Running LLMs requires significant computational power, which scales with model size and context length. We will discuss strategies for fitting models to various hardware configurations and share techniques for optimizing inference latency and throughput at Meta.
As we transition from stand-alone LLMs to production grade systems that support LLM at a global scale, we delve into our approach to constructing systems that accommodate dynamic user requests and widespread product adoption. This includes implementing caching strategies and addressing infra latency, efficiency and reliability issues within real data centers of a heterogeneous hardware fleet.
Finally, we will present case studies that demonstrate our methods for achieving a balance between model quality, latency, throughput, reliability, and cost in a complex and demanding environment.
Speaker
Ye (Charlotte) Qi
Senior Staff Engineer @Meta
Ye (Charlotte) Qi is a production engineer on the AI inference team at Meta.
She is one of the inference technical leads behind Meta’s initial Meta.AI product launch and LLaMa3 development. With over six years of experience at Meta, she has run large-scale online inference systems for both RecSys and LLM models across various organizations.

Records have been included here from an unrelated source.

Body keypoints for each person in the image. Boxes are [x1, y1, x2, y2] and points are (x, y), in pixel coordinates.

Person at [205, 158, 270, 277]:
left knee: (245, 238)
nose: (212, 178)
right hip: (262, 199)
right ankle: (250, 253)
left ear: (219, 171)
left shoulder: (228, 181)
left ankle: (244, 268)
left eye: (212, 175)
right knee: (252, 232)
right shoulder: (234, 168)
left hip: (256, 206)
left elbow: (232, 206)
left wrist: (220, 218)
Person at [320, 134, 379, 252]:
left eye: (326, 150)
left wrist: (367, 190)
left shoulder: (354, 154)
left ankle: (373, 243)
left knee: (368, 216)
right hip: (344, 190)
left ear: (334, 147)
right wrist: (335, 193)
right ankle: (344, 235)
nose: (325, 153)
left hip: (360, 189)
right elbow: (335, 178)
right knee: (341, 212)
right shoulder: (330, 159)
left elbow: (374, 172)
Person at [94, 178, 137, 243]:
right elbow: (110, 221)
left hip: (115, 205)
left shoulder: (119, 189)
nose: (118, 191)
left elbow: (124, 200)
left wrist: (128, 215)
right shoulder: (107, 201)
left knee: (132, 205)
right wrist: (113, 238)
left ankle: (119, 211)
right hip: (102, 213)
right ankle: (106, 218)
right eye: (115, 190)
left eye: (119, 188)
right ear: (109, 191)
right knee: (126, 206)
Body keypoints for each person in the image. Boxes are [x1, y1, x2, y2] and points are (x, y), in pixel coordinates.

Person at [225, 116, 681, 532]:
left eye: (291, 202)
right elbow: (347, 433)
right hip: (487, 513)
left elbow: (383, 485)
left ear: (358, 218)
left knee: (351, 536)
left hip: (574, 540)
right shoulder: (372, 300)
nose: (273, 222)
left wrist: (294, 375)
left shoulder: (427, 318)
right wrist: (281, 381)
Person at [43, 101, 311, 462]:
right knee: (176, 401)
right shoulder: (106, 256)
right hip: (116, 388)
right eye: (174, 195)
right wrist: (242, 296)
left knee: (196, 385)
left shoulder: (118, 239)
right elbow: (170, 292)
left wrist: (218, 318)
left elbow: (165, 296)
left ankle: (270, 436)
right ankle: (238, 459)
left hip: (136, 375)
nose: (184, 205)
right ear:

Charlotte enjoys working at the multidisciplinary intersection of infrastructure, machine learning, product development and DevOps, advancing end-to-end development from research to production. Her background spans the entire software stack, including hardware productionization, inference runtime optimizations, distributed system reliability, experiment management, and service operations.
Prior to joining Meta, Charlotte earned her Master's degree from Carnegie Mellon University, specializing in large-scale machine learning systems and neural machine translation.